Even if we needed partial replicaton, I didn't wanted Redis to be like that.
However to perform partial resynchronization you in some way or the other need something like that:

<slave> Hi Master! How are you? Remember that I used to be connected with you and we were such goooood friends?
<master> Hey Slave! You still here piece of bastard...
<slave> Well, shut up and give me data starting from offset 282233943 before I signal you to the Authority Of The Lazy Databases.
<master> Fu@**#$(*@($! ... 1010110010101001010100101 ...

So the obvious solution is to have a file in the master side with all the data so that when a slave wants to resync, we can provide any offset without problems just reading it from the file. Except that this sucks a lot: We became append-to-disk-bound even if AOF is disabled, need to deal with the file system that can get full, slow (Hey EC2!), and files to rotate one way or the other. Horrid.

So the following is a description about how Redis partial resynchronization implementation again accepts sacrifices to avoid to suck like that.

# Redis PSYNC

Redis partial resynchronization does two design sacrifices.
It accepts that the slave will be able to resynchronize only if:

1) It reconnects in a reasonable amount of time.
2) The master was not restarted.

Because of this two relaxed requirements, instead of using a file, we can use a simple buffer inside our... Memory! Don't worry, a very acceptable amount of memory.

So a Redis master is modified in order to:

* Unify the data that is sent to the slave, so that every slave receives exactly the same things. We were about here already, but SELECT and PING commands were sent in a slave-specific fashion. Now instead the replication output to slaves is unified.
* Take a backlog of what we send to slaves. So for instance we take 10 MB of past data.
* Take a replication global offset, that the user never needs to deal with. We simply provide this offset to the slave, that will increment it every time it receives data. This way the slave is able to ask for partial resynchronization indicating the offset to start with.

Oh also, we don't want the system to be fragile, so we use the master "run id", that is a concept that was introduced in Redis in the past as an unique identifier of a given instance execution. When the slave synchronizes with the master, it also gets the master run id, so that a next partial resynchronization attempt will be made only if the master is the same, as in, the exact same execution of Redis.

Also the PSYNC command was introduced as a variant of SYNC for partially resync capable instances.

# How all this works in practice?

When the slave gets disconnected, you'll see something like this:

[60051] 17 Jan 16:52:54.979 * Caching the disconnected master state.
[60051] 17 Jan 16:52:55.405 * Connecting to MASTER...
[60051] 17 Jan 16:52:55.405 * MASTER <-> SLAVE sync started
[60051] 17 Jan 16:52:55.405 * Non blocking connect for SYNC fired the event.
[60051] 17 Jan 16:52:55.405 * Master replied to PING, replication can continue...
[60051] 17 Jan 16:52:55.405 * Trying a partial resynchronization (request 6f0d582d3a23b65515644d7c61a10bf9b28094ca:30).
[60051] 17 Jan 16:52:55.406 * Successful partial resynchronization with master.
[60051] 17 Jan 16:52:55.406 * MASTER <-> SLAVE sync: Master accepted a Partial Resynchronization.
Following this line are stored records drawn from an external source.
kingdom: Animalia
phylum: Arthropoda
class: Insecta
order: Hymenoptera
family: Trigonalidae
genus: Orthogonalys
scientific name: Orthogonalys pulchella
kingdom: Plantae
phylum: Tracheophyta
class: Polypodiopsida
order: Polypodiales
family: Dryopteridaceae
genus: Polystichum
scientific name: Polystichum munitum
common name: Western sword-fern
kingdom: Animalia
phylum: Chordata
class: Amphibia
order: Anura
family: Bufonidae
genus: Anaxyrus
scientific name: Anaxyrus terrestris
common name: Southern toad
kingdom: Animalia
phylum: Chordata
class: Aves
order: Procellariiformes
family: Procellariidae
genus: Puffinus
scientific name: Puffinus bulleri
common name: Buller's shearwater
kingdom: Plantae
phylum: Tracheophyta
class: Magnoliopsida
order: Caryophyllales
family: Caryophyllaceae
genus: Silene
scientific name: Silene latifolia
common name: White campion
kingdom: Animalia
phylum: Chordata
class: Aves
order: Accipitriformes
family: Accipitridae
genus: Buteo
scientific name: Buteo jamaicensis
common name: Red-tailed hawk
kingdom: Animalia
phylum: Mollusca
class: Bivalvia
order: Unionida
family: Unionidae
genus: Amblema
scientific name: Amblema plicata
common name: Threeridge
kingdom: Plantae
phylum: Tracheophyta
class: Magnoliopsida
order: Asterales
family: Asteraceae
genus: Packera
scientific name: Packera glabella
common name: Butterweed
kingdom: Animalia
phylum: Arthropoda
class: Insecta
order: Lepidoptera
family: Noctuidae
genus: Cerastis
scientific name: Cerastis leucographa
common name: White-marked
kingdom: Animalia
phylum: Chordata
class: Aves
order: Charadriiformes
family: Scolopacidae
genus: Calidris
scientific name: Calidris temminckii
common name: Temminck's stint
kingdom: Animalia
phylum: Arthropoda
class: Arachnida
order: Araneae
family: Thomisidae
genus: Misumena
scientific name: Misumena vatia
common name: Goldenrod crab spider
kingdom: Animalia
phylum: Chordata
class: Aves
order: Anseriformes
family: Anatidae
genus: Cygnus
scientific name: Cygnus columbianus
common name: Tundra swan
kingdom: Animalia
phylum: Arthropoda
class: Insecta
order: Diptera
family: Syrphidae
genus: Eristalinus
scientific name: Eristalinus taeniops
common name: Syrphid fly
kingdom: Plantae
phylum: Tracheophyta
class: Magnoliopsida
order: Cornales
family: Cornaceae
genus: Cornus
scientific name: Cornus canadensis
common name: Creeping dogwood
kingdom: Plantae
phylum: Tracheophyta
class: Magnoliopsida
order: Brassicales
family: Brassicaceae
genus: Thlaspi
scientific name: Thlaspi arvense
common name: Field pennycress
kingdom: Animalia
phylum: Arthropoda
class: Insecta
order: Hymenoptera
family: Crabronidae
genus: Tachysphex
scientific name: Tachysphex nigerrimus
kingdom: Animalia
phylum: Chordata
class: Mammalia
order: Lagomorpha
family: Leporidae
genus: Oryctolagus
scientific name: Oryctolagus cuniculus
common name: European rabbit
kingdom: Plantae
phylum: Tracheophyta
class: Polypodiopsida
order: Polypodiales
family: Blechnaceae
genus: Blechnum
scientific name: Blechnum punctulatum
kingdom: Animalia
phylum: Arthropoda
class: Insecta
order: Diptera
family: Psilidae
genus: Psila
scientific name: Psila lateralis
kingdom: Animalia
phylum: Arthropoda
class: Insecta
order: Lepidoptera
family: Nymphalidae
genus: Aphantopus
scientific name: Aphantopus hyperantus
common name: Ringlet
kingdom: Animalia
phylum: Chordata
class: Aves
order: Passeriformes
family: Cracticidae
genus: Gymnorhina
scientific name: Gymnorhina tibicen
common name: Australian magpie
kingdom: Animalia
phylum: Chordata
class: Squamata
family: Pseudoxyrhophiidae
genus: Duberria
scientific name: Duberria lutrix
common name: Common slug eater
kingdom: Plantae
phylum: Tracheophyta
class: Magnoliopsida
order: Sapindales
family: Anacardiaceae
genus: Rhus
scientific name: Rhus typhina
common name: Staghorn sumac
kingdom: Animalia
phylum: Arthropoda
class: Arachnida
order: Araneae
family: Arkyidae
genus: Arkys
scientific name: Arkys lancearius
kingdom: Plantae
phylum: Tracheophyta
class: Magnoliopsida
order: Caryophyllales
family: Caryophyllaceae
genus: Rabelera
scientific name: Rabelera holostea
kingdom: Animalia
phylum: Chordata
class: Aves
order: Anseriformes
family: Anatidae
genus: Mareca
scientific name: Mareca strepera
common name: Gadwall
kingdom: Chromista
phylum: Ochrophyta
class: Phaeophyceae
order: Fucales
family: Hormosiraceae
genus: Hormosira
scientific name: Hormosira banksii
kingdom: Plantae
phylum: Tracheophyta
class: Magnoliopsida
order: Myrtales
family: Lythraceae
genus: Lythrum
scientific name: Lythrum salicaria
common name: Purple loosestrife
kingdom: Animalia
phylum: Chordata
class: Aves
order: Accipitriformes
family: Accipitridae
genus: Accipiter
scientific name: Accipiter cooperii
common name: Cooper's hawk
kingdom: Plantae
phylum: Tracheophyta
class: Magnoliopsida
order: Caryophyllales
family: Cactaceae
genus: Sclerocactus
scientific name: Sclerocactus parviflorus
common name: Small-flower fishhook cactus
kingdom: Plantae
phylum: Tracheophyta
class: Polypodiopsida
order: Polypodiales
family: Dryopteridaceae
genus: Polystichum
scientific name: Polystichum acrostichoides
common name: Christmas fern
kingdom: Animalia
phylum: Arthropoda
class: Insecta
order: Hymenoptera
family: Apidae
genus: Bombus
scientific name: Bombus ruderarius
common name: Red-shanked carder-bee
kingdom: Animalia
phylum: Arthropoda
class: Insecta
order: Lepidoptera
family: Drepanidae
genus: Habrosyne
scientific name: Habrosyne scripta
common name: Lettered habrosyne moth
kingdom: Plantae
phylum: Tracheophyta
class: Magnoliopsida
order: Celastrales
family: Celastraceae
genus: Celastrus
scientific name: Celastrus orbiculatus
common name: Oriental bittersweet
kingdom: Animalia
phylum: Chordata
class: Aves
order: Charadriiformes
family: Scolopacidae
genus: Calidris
See the first line, the slave *caches* the master client structure, so that all the buffers are saved to be reused if we'll be able to resynchronize.

In the master side we'll see instead:

[59968] 17 Jan 16:52:55.406 * Slave asks for synchronization
[59968] 17 Jan 16:52:55.406 * Partial resynchronization request accepted. Sending 0 bytes of backlog starting from offset 30.

So basically, as long as the data is still available as no more than N bytes worth of Redis protocol (of write commands) was sent to the master, the slave will be still able to reconnect. Otherwise a full resynchronization will be performed. How much backlog to allocate is up to the user.

# Current status

The 'psync' branch on my private repository now seems to work very well, however this is Very Important Code and must be tested a lot. This is what I'm doing right now. When I'm considerably sure the code is solid, I'll merge into unstable and 2.8 branch. When it runs for weeks without issues and starts to be adopted by the brave early adopters, we'll release 2.8 with this and other new features.